Until the 1970s, wastewater from Tikkakoski was discharged into the river Autiojoki flowing into Korttajärvi, resulting in nutrient loading in both lakes. While phosphorus and chlorophyll levels have decreased since then, the lower layers of both lakes are still occasionally lacking in oxygen, especially in late summer.

=== Flora and fauna ===
Based on data collected in 2010, fish found in the lake include perch, pike, ruffe, European bullhead, zander, smelt, common bream, burbot, white bream, bleak, common rudd, roach and crucian carp. The European river lamprey has also been encountered. In 2009, there were 106 households who had fished on the lake using rods, nets and traps. The total amount of fish caught was 1708 kg, equivalent to 8.5 kg/ha in one year. The most common catches were pike (caught by 25% of fishers), common bream (23%), perch (22%) and zander (22%). Zander have also been stocked into Alvajärvi, with 12,000 juvenile fish introduced between 2012 and 2015.

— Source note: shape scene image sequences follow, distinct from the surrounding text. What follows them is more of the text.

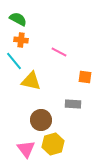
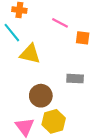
orange square: (85, 77) -> (83, 38), moved

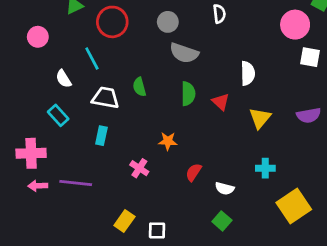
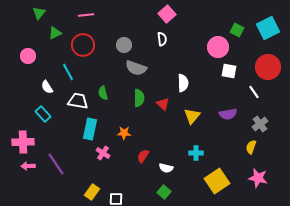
cyan rectangle: (101, 136) -> (90, 129), moved, size x1.5
purple line: (76, 183) -> (56, 164), turned 50

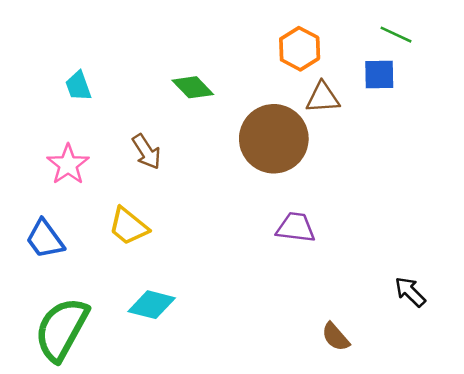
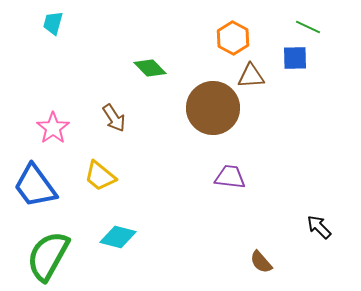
cyan trapezoid: (78, 86) -> (53, 23), moved, turned 35
blue trapezoid: (45, 239) -> (35, 186), size x1.4

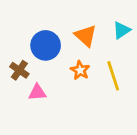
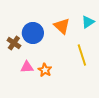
brown cross: (19, 70) -> (14, 43), moved
orange star: (80, 70) -> (45, 70), moved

The shallow northern bay of Alvajärvi is a locally significant resting place for migratory waterbirds, as ice in the bay begins to melt earlier in the spring than in other parts of the lake due to the Laahajoki discharging there. In the summer, the bay is covered by horsetails and other aquatic plants. Nesting bird species include black-headed gulls and little gulls. Colonies of black-headed gulls and common gulls are also found on and around Lammassaari.